PraxisLIVE has its own video library built directly on top of the GStreamer bindings. It doesn’t have this problem because you can set any GStreamer elements you want as a source, but defaults to device indexes on Linux. It’s also more efficient (than v2 beta) as it passes video buffers directly from GStreamer to the texture upload.
This video support might make it back to Processing. In the meantime @LFSaw why not give Processing a whirl in PraxisLIVE instead?!
I am not aware of PraxisLIVE yet, but, since I work with PS Eyes, I found a solution to my problem by the Java-port of the PS3EYEDriver project by diwi. This library also works on OSX (where the gstreamer-based implementation is creating a NULLpointer exception for even a single PS3Eye).
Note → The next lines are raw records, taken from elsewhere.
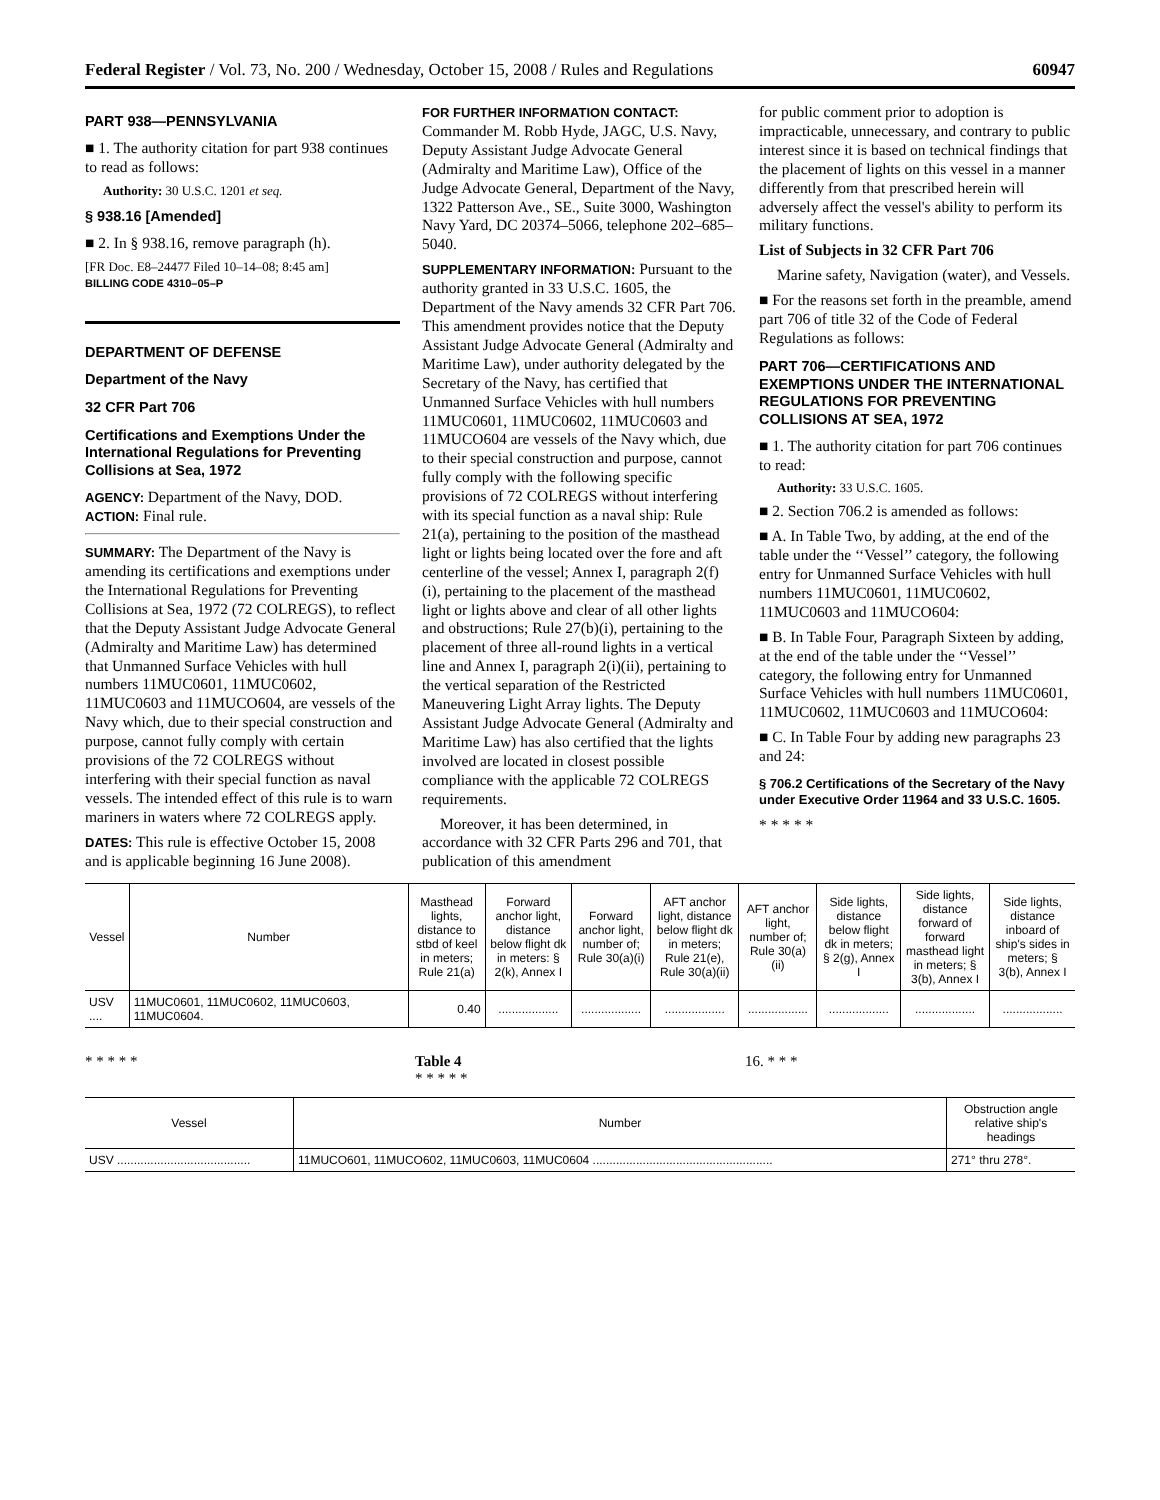Federal Register / Vol. 73, No. 200 / Wednesday, October 15, 2008 / Rules and Regulations 60947
PART 938—PENNSYLVANIA
■ 1. The authority citation for part 938 continues to read as follows:
Authority: 30 U.S.C. 1201 et seq.
§ 938.16 [Amended]
■ 2. In § 938.16, remove paragraph (h).
[FR Doc. E8–24477 Filed 10–14–08; 8:45 am]
BILLING CODE 4310–05–P
DEPARTMENT OF DEFENSE
Department of the Navy
32 CFR Part 706
Certifications and Exemptions Under the International Regulations for Preventing Collisions at Sea, 1972
AGENCY: Department of the Navy, DOD.
ACTION: Final rule.
SUMMARY: The Department of the Navy is amending its certifications and exemptions under the International Regulations for Preventing Collisions at Sea, 1972 (72 COLREGS), to reflect that the Deputy Assistant Judge Advocate General (Admiralty and Maritime Law) has determined that Unmanned Surface Vehicles with hull numbers 11MUC0601, 11MUC0602, 11MUC0603 and 11MUCO604, are vessels of the Navy which, due to their special construction and purpose, cannot fully comply with certain provisions of the 72 COLREGS without interfering with their special function as naval vessels. The intended effect of this rule is to warn mariners in waters where 72 COLREGS apply.
DATES: This rule is effective October 15, 2008 and is applicable beginning 16 June 2008).
FOR FURTHER INFORMATION CONTACT: Commander M. Robb Hyde, JAGC, U.S. Navy, Deputy Assistant Judge Advocate General (Admiralty and Maritime Law), Office of the Judge Advocate General, Department of the Navy, 1322 Patterson Ave., SE., Suite 3000, Washington Navy Yard, DC 20374–5066, telephone 202–685–5040.
SUPPLEMENTARY INFORMATION: Pursuant to the authority granted in 33 U.S.C. 1605, the Department of the Navy amends 32 CFR Part 706. This amendment provides notice that the Deputy Assistant Judge Advocate General (Admiralty and Maritime Law), under authority delegated by the Secretary of the Navy, has certified that Unmanned Surface Vehicles with hull numbers 11MUC0601, 11MUC0602, 11MUC0603 and 11MUCO604 are vessels of the Navy which, due to their special construction and purpose, cannot fully comply with the following specific provisions of 72 COLREGS without interfering with its special function as a naval ship: Rule 21(a), pertaining to the position of the masthead light or lights being located over the fore and aft centerline of the vessel; Annex I, paragraph 2(f)(i), pertaining to the placement of the masthead light or lights above and clear of all other lights and obstructions; Rule 27(b)(i), pertaining to the placement of three all-round lights in a vertical line and Annex I, paragraph 2(i)(ii), pertaining to the vertical separation of the Restricted Maneuvering Light Array lights. The Deputy Assistant Judge Advocate General (Admiralty and Maritime Law) has also certified that the lights involved are located in closest possible compliance with the applicable 72 COLREGS requirements.
Moreover, it has been determined, in accordance with 32 CFR Parts 296 and 701, that publication of this amendment
for public comment prior to adoption is impracticable, unnecessary, and contrary to public interest since it is based on technical findings that the placement of lights on this vessel in a manner differently from that prescribed herein will adversely affect the vessel's ability to perform its military functions.
List of Subjects in 32 CFR Part 706
Marine safety, Navigation (water), and Vessels.
■ For the reasons set forth in the preamble, amend part 706 of title 32 of the Code of Federal Regulations as follows:
PART 706—CERTIFICATIONS AND EXEMPTIONS UNDER THE INTERNATIONAL REGULATIONS FOR PREVENTING COLLISIONS AT SEA, 1972
■ 1. The authority citation for part 706 continues to read:
Authority: 33 U.S.C. 1605.
■ 2. Section 706.2 is amended as follows:
■ A. In Table Two, by adding, at the end of the table under the ‘‘Vessel’’ category, the following entry for Unmanned Surface Vehicles with hull numbers 11MUC0601, 11MUC0602, 11MUC0603 and 11MUCO604:
■ B. In Table Four, Paragraph Sixteen by adding, at the end of the table under the ‘‘Vessel’’ category, the following entry for Unmanned Surface Vehicles with hull numbers 11MUC0601, 11MUC0602, 11MUC0603 and 11MUCO604:
■ C. In Table Four by adding new paragraphs 23 and 24:
§ 706.2 Certifications of the Secretary of the Navy under Executive Order 11964 and 33 U.S.C. 1605.
* * * * *
| Vessel | Number | Masthead lights, distance to stbd of keel in meters; Rule 21(a) | Forward anchor light, distance below flight dk in meters: § 2(k), Annex I | Forward anchor light, number of; Rule 30(a)(i) | AFT anchor light, distance below flight dk in meters; Rule 21(e), Rule 30(a)(ii) | AFT anchor light, number of; Rule 30(a)(ii) | Side lights, distance below flight dk in meters; § 2(g), Annex I | Side lights, distance forward of forward masthead light in meters; § 3(b), Annex I | Side lights, distance inboard of ship's sides in meters; § 3(b), Annex I |
| --- | --- | --- | --- | --- | --- | --- | --- | --- | --- |
| USV .... | 11MUC0601, 11MUC0602, 11MUC0603, 11MUC0604. | 0.40 | .................. | .................. | .................. | .................. | .................. | .................. | .................. |
* * * * * Table 4
* * * * *
16. * * *
| Vessel | Number | Obstruction angle relative ship's headings |
| --- | --- | --- |
| USV ........................................ | 11MUCO601, 11MUCO602, 11MUC0603, 11MUC0604 ...................................................... | 271° thru 278°. |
However, I could imagine that this seemingly “trivial to implement” feature for the Capture class might be worth looking into.
hmm… this is really weird… I did not really check the hex-codes (they are both the same…) but interestingly, changing something in the class file (the two lines) magically made the camera work…
This is literally the only thing I changed.
Now, changing it back (obviously) results in the code perfectly working… My java (jar/compile/*) knowledge is nearly non-existing, could it be that touching the code overwrites the .jar file (sitting somwhere in the package)?